High Steppes of Eastern Washington
Luckily when you're down to the flats here, it is desert and no beaver but a few muskrats. The only still water are the pits dug to build the interstate highways. The state bomb squad started using the two part red stuff (Asti-lite?) years ago for counter-charges. Like to hear more about the DET cord igniter, as they were still using the military detonators with clackers.
 

JonB

Halcyon member
As a life long Minnesotan (54 years), I've grown accustomed to how tax dollars are spent here.

NOW, as to your response to Ian's question about future trappers...WHAT I WOULD TOTALLY LOVE, is for the State to pay you a goodly sum, to mentor and train new young trappers.
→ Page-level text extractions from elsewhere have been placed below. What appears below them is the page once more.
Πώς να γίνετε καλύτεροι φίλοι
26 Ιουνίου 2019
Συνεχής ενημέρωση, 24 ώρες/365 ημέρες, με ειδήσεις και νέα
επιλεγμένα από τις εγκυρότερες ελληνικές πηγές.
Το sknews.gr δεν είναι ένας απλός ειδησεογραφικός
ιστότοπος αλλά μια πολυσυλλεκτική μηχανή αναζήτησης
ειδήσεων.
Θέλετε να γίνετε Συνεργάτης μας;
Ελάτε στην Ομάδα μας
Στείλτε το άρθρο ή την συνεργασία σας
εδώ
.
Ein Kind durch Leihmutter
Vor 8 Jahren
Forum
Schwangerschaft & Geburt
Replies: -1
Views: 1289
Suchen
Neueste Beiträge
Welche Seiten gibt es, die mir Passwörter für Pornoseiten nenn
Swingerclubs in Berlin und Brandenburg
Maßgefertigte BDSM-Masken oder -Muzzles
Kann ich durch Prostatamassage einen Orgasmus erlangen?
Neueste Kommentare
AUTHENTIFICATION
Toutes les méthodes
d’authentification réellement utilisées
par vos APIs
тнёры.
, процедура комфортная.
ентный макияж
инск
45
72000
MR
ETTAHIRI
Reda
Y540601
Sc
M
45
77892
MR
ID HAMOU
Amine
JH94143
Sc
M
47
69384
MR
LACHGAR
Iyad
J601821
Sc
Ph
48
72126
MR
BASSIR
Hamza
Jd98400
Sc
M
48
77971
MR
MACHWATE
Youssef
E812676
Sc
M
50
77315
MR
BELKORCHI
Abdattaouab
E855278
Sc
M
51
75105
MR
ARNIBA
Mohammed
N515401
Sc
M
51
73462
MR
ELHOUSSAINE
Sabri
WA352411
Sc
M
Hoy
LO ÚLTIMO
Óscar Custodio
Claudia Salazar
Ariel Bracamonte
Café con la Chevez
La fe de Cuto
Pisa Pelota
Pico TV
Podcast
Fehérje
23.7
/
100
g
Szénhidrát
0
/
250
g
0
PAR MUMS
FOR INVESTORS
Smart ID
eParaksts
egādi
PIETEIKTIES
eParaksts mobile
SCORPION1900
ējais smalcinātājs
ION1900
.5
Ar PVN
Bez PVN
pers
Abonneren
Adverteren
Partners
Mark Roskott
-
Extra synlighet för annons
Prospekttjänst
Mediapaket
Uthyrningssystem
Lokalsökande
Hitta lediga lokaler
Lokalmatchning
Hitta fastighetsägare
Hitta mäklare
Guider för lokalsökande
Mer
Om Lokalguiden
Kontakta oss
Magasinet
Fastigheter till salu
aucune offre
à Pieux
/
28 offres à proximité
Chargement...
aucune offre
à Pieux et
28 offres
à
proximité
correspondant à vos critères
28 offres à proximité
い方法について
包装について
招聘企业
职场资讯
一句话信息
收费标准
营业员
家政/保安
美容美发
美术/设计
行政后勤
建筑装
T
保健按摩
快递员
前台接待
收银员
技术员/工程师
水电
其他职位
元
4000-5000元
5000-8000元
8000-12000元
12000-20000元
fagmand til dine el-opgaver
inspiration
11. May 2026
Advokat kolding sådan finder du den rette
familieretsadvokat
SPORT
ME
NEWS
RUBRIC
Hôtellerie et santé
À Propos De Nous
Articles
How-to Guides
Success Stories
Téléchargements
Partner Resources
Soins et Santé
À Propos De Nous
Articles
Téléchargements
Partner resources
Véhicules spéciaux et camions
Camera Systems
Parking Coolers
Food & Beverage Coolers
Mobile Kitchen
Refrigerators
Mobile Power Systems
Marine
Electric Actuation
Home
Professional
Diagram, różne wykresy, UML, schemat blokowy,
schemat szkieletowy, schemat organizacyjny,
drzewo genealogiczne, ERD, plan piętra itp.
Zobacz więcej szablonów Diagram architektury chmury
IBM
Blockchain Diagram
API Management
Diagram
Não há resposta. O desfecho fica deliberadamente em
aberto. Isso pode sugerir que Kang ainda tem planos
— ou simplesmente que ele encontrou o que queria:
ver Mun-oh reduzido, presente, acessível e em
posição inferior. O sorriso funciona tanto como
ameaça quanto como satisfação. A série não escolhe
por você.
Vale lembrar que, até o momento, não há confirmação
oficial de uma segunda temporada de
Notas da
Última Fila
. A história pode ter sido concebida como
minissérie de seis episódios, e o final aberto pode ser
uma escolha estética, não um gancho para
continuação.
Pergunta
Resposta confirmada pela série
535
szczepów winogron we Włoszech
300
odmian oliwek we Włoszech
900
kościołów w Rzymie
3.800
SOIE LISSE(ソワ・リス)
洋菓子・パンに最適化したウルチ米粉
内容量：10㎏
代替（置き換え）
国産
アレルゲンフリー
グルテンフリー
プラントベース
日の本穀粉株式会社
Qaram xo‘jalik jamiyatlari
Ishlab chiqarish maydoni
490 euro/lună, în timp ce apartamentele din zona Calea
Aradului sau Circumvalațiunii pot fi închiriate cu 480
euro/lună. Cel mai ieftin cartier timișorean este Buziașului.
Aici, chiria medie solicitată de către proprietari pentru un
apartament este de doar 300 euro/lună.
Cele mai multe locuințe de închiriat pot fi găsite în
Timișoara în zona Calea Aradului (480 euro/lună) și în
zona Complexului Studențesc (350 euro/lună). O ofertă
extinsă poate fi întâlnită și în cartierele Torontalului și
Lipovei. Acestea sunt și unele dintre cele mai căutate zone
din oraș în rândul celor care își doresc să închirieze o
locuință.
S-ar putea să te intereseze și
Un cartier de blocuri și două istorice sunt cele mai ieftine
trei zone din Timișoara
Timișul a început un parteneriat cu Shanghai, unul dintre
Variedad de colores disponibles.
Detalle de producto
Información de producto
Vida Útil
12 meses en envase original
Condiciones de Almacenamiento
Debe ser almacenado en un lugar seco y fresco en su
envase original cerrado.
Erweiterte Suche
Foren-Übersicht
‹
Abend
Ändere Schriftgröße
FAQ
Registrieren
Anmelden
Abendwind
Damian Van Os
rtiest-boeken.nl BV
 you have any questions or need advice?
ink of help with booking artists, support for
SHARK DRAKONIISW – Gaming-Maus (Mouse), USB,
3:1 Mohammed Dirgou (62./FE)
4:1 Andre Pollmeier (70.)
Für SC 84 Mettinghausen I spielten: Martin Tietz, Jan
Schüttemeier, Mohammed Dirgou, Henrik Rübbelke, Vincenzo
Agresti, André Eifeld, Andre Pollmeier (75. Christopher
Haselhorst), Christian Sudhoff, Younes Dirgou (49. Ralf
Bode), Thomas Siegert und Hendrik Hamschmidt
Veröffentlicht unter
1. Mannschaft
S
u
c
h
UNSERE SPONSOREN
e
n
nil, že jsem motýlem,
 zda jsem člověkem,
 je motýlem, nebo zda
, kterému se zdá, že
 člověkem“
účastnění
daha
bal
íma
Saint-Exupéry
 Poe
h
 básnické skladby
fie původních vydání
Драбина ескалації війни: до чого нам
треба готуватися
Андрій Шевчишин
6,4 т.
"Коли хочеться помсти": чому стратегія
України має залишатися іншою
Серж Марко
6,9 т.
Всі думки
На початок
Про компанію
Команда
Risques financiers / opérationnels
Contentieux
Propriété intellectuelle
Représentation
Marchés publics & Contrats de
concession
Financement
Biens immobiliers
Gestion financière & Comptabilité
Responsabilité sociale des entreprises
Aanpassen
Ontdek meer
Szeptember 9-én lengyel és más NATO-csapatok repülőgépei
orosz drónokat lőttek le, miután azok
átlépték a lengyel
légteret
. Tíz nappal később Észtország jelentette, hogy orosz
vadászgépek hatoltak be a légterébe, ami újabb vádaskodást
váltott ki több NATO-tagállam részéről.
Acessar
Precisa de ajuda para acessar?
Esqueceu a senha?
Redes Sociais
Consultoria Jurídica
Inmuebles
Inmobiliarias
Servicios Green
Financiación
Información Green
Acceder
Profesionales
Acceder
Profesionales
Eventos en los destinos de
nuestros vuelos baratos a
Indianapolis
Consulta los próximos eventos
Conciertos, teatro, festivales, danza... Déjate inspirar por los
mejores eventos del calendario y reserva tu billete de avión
It'd be worth every penny for me, just to see the reactions of certain other Minnesotans, when they hear we are training trappers on the tax payer dime.
 

Ian

Notorious member
I recalled you usually tore out the dams by hand, and with all the mud, grass, twigs, sticks, limbs, and logs carefully packed together it sounds like a month-long task for a couple of young men with extremely stong backs wearing dry-suits. I don't know how you manage the labor and not freezing to death out there by yourself. You must be very strategic and efficient...and careful...in your efforts or you wouldn't still be here and making a living st it.
 

Bret4207

At the casting bench in the sky. RIP Bret.
I don't know how Rally does it, but the few dams I've torn out all had a good head of water behind them. Once you get it started the dirt and smaller stuff gets washed away and if you can pull the sticks it will wash out pretty good and if there's enough water it will do a lot of the work for you.

OTOH, explosives sound like a lot more fun!